NCPAP with heliox treatment significantly decreased the risk of intubation for mechanical ventilation (14.8% vs 45.8%; P=0.029, RR 0.32, 95% CI 0.12-0.88) and decreased the surfactant need (11.1% vs 43.5%; P=0.021, RR 0.26, 95% CI 0.08-0.82).
This effect was still significant even after adjusting to baseline factors.
The total duration of NCPAP was 26±37 days in the heliox group versus 33±6 days in the control group (P=0.681). The length of stay was 52±30 days in the heliox group vs 47±33 days in the control group (P=0.627).

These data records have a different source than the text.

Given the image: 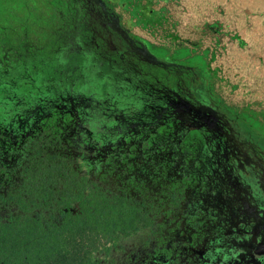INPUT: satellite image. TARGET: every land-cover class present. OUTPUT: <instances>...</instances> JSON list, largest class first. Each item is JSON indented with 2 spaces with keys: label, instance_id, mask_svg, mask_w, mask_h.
I'll use <instances>...</instances> for the list:
<instances>
[{
  "label": "flooded vegetation",
  "instance_id": "flooded-vegetation-1",
  "mask_svg": "<svg viewBox=\"0 0 264 264\" xmlns=\"http://www.w3.org/2000/svg\"><path fill=\"white\" fill-rule=\"evenodd\" d=\"M174 1L0 0V196L48 137L79 173L157 204L162 239L125 262L264 264V107L217 91L214 50L182 53Z\"/></svg>",
  "mask_w": 264,
  "mask_h": 264
},
{
  "label": "trees",
  "instance_id": "trees-1",
  "mask_svg": "<svg viewBox=\"0 0 264 264\" xmlns=\"http://www.w3.org/2000/svg\"><path fill=\"white\" fill-rule=\"evenodd\" d=\"M40 142L27 160L42 163L26 168L12 195L0 196V264H131L125 260L141 250L133 241L162 239L157 204L112 191L106 178L74 169L48 137Z\"/></svg>",
  "mask_w": 264,
  "mask_h": 264
},
{
  "label": "rangeland",
  "instance_id": "rangeland-1",
  "mask_svg": "<svg viewBox=\"0 0 264 264\" xmlns=\"http://www.w3.org/2000/svg\"><path fill=\"white\" fill-rule=\"evenodd\" d=\"M167 8L171 26L182 37V53L192 47L216 52L212 66L217 67L215 75L220 69L217 91L226 101L264 107V0H178Z\"/></svg>",
  "mask_w": 264,
  "mask_h": 264
},
{
  "label": "water",
  "instance_id": "water-1",
  "mask_svg": "<svg viewBox=\"0 0 264 264\" xmlns=\"http://www.w3.org/2000/svg\"><path fill=\"white\" fill-rule=\"evenodd\" d=\"M144 54H146V58L149 60V61H152L154 63H157L159 65H162L163 67H167L168 65H171L170 63L168 62H165V61H162V60H159L153 53H151L150 51H148L147 49H145L144 51ZM172 65H175V64H172ZM193 108H196L193 106ZM197 109V108H196ZM198 109L199 110H203V111H206V112H209L211 113L212 115H214L215 117L217 118H220L222 120H225V121H229L224 115L223 113H221L220 111H217L215 109H213L212 107L210 106H205V105H202V106H198ZM231 127H233L232 125H230Z\"/></svg>",
  "mask_w": 264,
  "mask_h": 264
}]
</instances>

There were no side effects and no significant differences between groups for any secondary outcomes; however, the study was not powered to detect a difference in those outcomes.
CONCLUSION
Heliox increases the effectiveness of NCPAP in the treatment of RDS in premature infants.
COMMENTARY
Although the combination of Heliox therapy with CPAP may offer a potentially promising synergistic protective lung strategy for preterm infant with RDS to reduce the need for intubation and the rate of ventilation induced lung injuries; this RCT however is the only study addressing this question, with very small sample size which makes definitive conclusions difficult to be drawn, in addition there is still knowledge gaps with the respect of the following: Safety and consistent efficacy about the application of Heliox in premature infants with respiratory distress syndrome (RDS), in addition to the best time of initiation and best treatment duration? Is there a time frame beyond which no benefit can be discerned? What is the best method of mixing with oxygen (Heliox 70:30) versus (Heliox 80:20), the applicability of this therapy to extreme premature infants <28 week of gestational age is also not clear.
This is the only randomized pilot study that tested the combined role of Heliox with CPAP to reduce the need for intubation or mechanical ventilation, other trials have focused on ventilated infants, one RCT conducted by Elleau et al.,[1] in the pre surfactant era, showed reduction in ventilation days, death and BPD when heliox used with ventilation in preterm infants with RDS. A recent but small study by Migliori et al.[2] proved that heliox reduces the resistive work of breathing and ventilation days while improving gas exchange in mechanically ventilated preterm infants.
In summary, with the above mentioned limitation and until further randomized controlled data are available, treatment with such a costly therapy cannot be recommended.
Abstracted from
Colnaghi M, Pierro M, Migliori C, Ciralli F, Matassa PG, Vendettuoli V, et al. Nasal Continuous Positive Airway Pressure with Heliox in Preterm Infants with Respiratory Distress Syndrome. Pediatrics 2012;129:2 e333-e338.